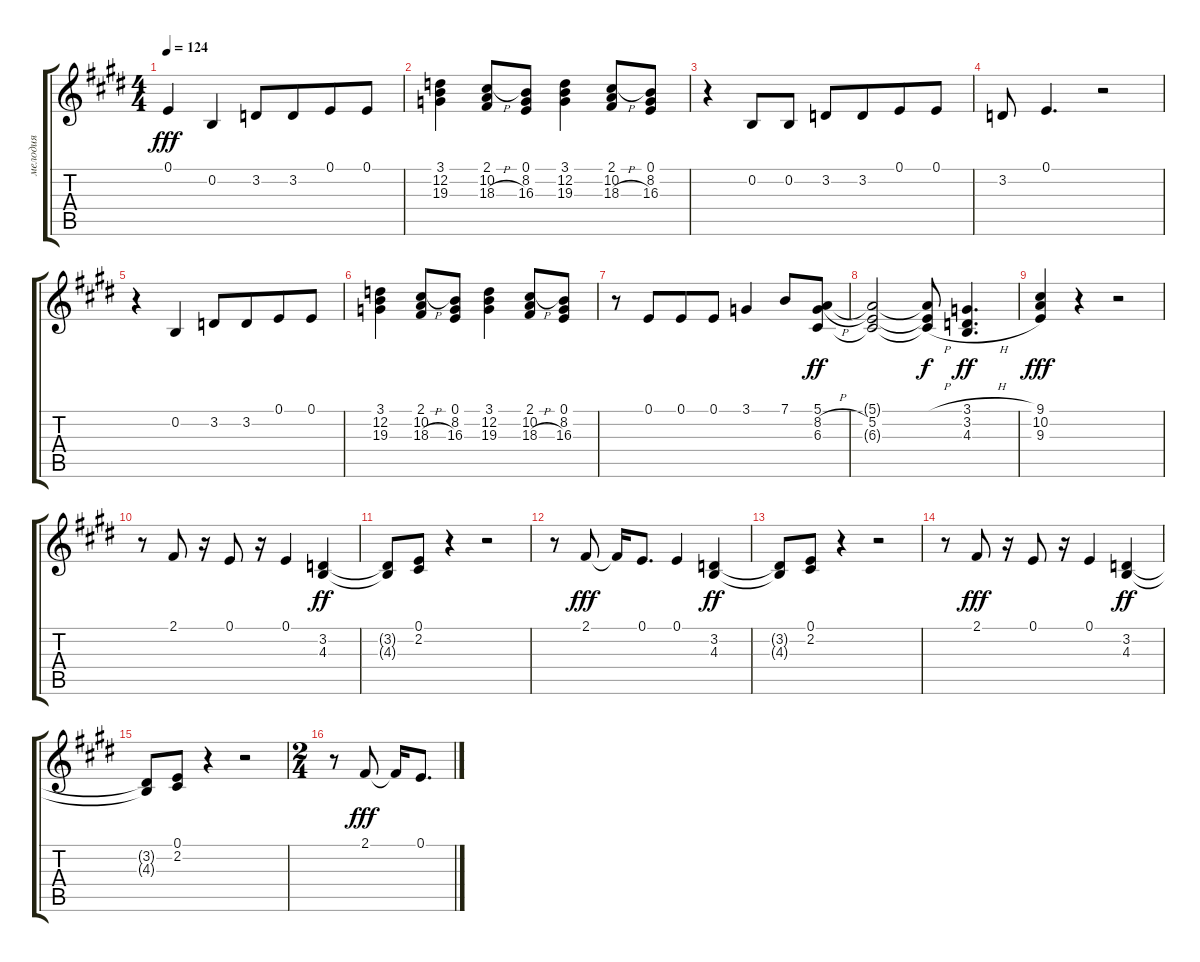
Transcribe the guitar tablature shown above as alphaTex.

\track ("мелодия" "мелодия") {instrument accordion}
\staff {score tabs}
\tuning (E4 B3 G3 D3 A2 E2) {hide}
\ts (4 4)
\tempo 124
\clef g2
\ks e
0.1.4{dy fff} 0.2.4 3.2.8 3.2.8{beam merge} 0.1.8 0.1.8 |
(3.1 12.2 19.3).4 (2.1{h} 10.2{h} 18.3{h}).8 (0.1 8.2 16.3).8 (3.1 12.2 19.3).4 (2.1{h} 10.2{h} 18.3{h}).8 (0.1 8.2 16.3).8 |
r.4 0.2.8 0.2.8 3.2.8 3.2.8{beam merge} 0.1.8 0.1.8 |
3.2.8 0.1.4{d} r.2 |
r.4 0.2.4 3.2.8 3.2.8{beam merge} 0.1.8 0.1.8 |
(3.1 12.2 19.3).4 (2.1{h} 10.2{h} 18.3{h}).8 (0.1 8.2 16.3).8 (3.1 12.2 19.3).4 (2.1{h} 10.2{h} 18.3{h}).8 (0.1 8.2 16.3).8 |
r.8 0.1.8{beam merge} 0.1.8 0.1.8 3.1.4 7.1.8 (5.1 8.2{h} 6.3).8{dy ff} |
(5.1{t} 5.2 6.3{t}).2 (5.1{h t} 5.2{h t} 6.3{h t}).8{dy f} (3.1{h} 3.2{h} 4.3{h}).4{d dy ff} |
(9.1 10.2 9.3).4{dy fff} r.4 r.2 |
r.8 2.1.8 r.16 0.1.8 r.16 0.1.4 (3.2 4.3).4{dy ff} |
(3.2{t} 4.3{t}).8 (0.1 2.2).8 r.4 r.2 |
r.8 2.1.8{dy fff} 2.1{t}.16 0.1.8{d} 0.1.4 (3.2 4.3).4{dy ff} |
(3.2{t} 4.3{t}).8 (0.1 2.2).8 r.4 r.2 |
r.8 2.1.8{dy fff} r.16 0.1.8 r.16 0.1.4 (3.2 4.3).4{dy ff} |
(3.2{t} 4.3{t}).8 (0.1 2.2).8 r.4 r.2 |
\ts (2 4)
r.8 2.1.8{dy fff} 2.1{t}.16 0.1.8{d}
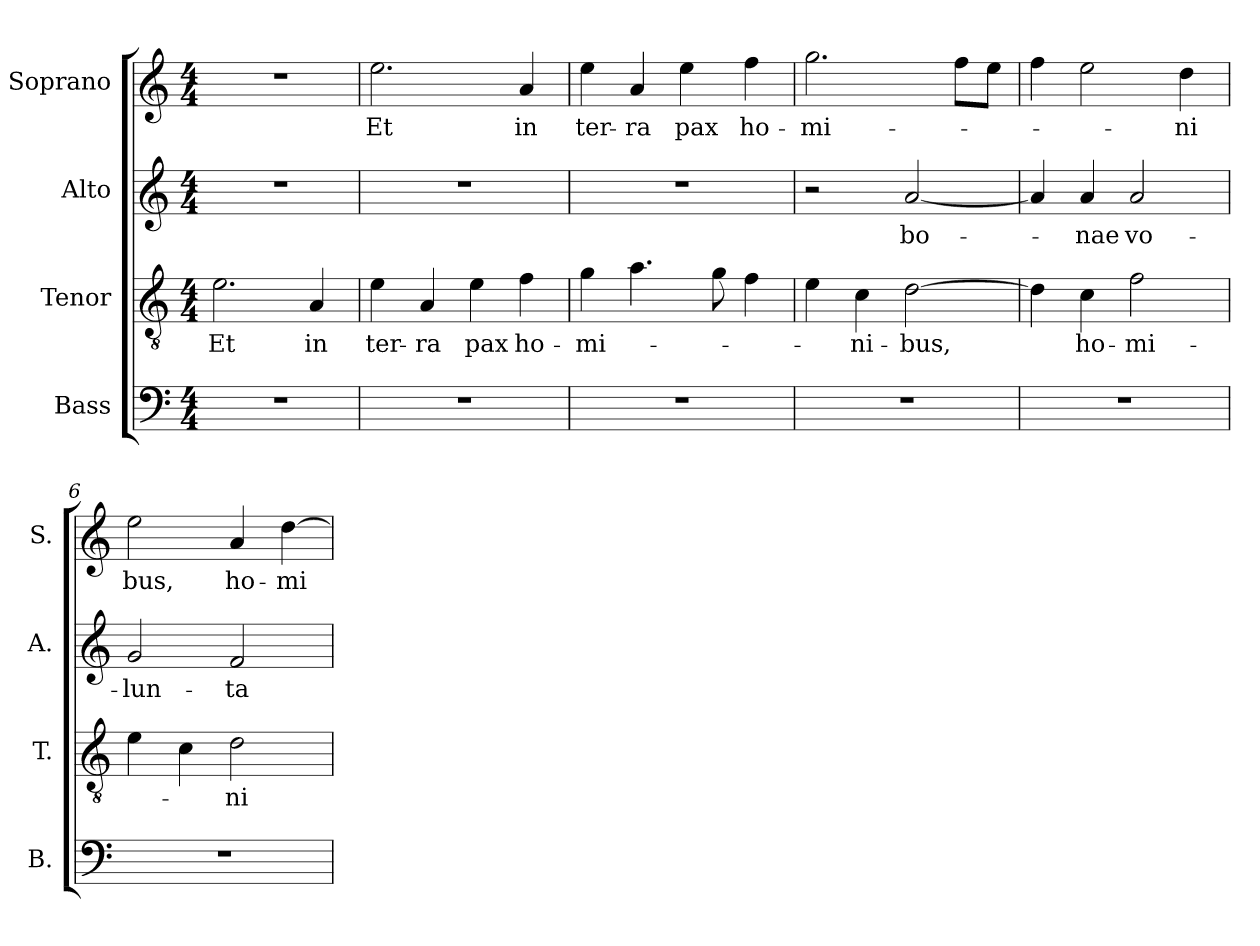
**kern	**kern	**text	**kern	**text	**kern	**text
*part4	*part3	*part3	*part2	*part2	*part1	*part1
*staff4	*staff3	*staff3	*staff2	*staff2	*staff1	*staff1
*I"Bass	*I"Tenor	*	*I"Alto	*	*I"Soprano	*
*I'B.	*I'T.	*	*I'A.	*	*I'S.	*
!!LO:PB:g=z
*clefF4	*clefGv2	*	*clefG2	*	*clefG2	*
*	*ITrd7c12	*	*	*	*	*
*k[]	*k[]	*	*k[]	*	*k[]	*
*C:	*C:	*	*C:	*	*C:	*
*M4/4	*M4/4	*	*M4/4	*	*M4/4	*
=1	=1	=1	=1	=1	=1	=1
!	!	!LO:LY:b:color=#000000	!	!	!	!
1r	2.Ei\	Et	1r	.	1r	.
!	!	!LO:LY:b:color=#000000	!	!	!	!
.	4AAi/	in	.	.	.	.
=2	=2	=2	=2	=2	=2	=2
!	!	!LO:LY:b:color=#000000	!	!	!	!
!	!	!	!	!	!	!LO:LY:b:color=#000000
1r	4Ei\	ter-	1r	.	2.eei\	Et
!	!	!LO:LY:b:color=#000000	!	!	!	!
.	4AAi/	-ra	.	.	.	.
!	!	!LO:LY:b:color=#000000	!	!	!	!
.	4Ei\	pax	.	.	.	.
!	!	!LO:LY:b:color=#000000	!	!	!	!
!	!	!	!	!	!	!LO:LY:b:color=#000000
.	4Fi\	ho-	.	.	4ai/	in
=3	=3	=3	=3	=3	=3	=3
!	!	!LO:LY:b:color=#000000	!	!	!	!
!	!	!	!	!	!	!LO:LY:b:color=#000000
1r	4Gi\	-mi-	1r	.	4eei\	ter-
!	!	!	!	!	!	!LO:LY:b:color=#000000
.	4.Ai\	.	.	.	4ai/	-ra
!	!	!	!	!	!	!LO:LY:b:color=#000000
.	.	.	.	.	4eei\	pax
.	8Gi\	.	.	.	.	.
!	!	!	!	!	!	!LO:LY:b:color=#000000
.	4Fi\	.	.	.	4ffi\	ho-
=4	=4	=4	=4	=4	=4	=4
!	!	!	!	!	!	!LO:LY:b:color=#000000
1r	4Ei\	.	2r	.	2.ggi\	-mi-
!	!	!LO:LY:b:color=#000000	!	!	!	!
.	4Ci\	-ni-	.	.	.	.
!	!	!LO:LY:b:color=#000000	!	!	!	!
!	!	!	!	!LO:LY:b:color=#000000	!	!
.	[2Di\	-bus,	[2ai/	bo-	.	.
.	.	.	.	.	8ffi\L	.
.	.	.	.	.	8eei\J	.
=5	=5	=5	=5	=5	=5	=5
1r	4Di\]	.	4ai/]	.	4ffi\	.
!	!	!LO:LY:b:color=#000000	!	!	!	!
!	!	!	!	!LO:LY:b:color=#000000	!	!
.	4Ci\	ho-	4ai/	-nae	2eei\	.
!	!	!LO:LY:b:color=#000000	!	!	!	!
!	!	!	!	!LO:LY:b:color=#000000	!	!
.	2Fi\	-mi-	2ai/	vo-	.	.
!	!	!	!	!	!	!LO:LY:b:color=#000000
.	.	.	.	.	4ddi\	-ni
=6	=6	=6	=6	=6	=6	=6
!	!	!	!	!LO:LY:b:color=#000000	!	!
!	!	!	!	!	!	!LO:LY:b:color=#000000
1r	4Ei\	.	2gi/	-lun-	2eei\	bus,
.	4Ci\	.	.	.	.	.
!	!	!LO:LY:b:color=#000000	!	!	!	!
!	!	!	!	!LO:LY:b:color=#000000	!	!
!	!	!	!	!	!	!LO:LY:b:color=#000000
.	2Di\	-ni-	2fi/	-ta-	4ai/	ho-
!	!	!	!	!	!	!LO:LY:b:color=#000000
.	.	.	.	.	[4ddi\	-mi-
=	=	=	=	=	=	=
*-	*-	*-	*-	*-	*-	*-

■ TASK STATEMENT
Copy out every line of the data above that contains the word "merge".

■ RESPONSE BELOW
0.1.4{dy fff} 0.2.4 3.2.8 3.2.8{beam merge} 0.1.8 0.1.8 |
r.4 0.2.8 0.2.8 3.2.8 3.2.8{beam merge} 0.1.8 0.1.8 |
r.4 0.2.4 3.2.8 3.2.8{beam merge} 0.1.8 0.1.8 |
r.8 0.1.8{beam merge} 0.1.8 0.1.8 3.1.4 7.1.8 (5.1 8.2{h} 6.3).8{dy ff} |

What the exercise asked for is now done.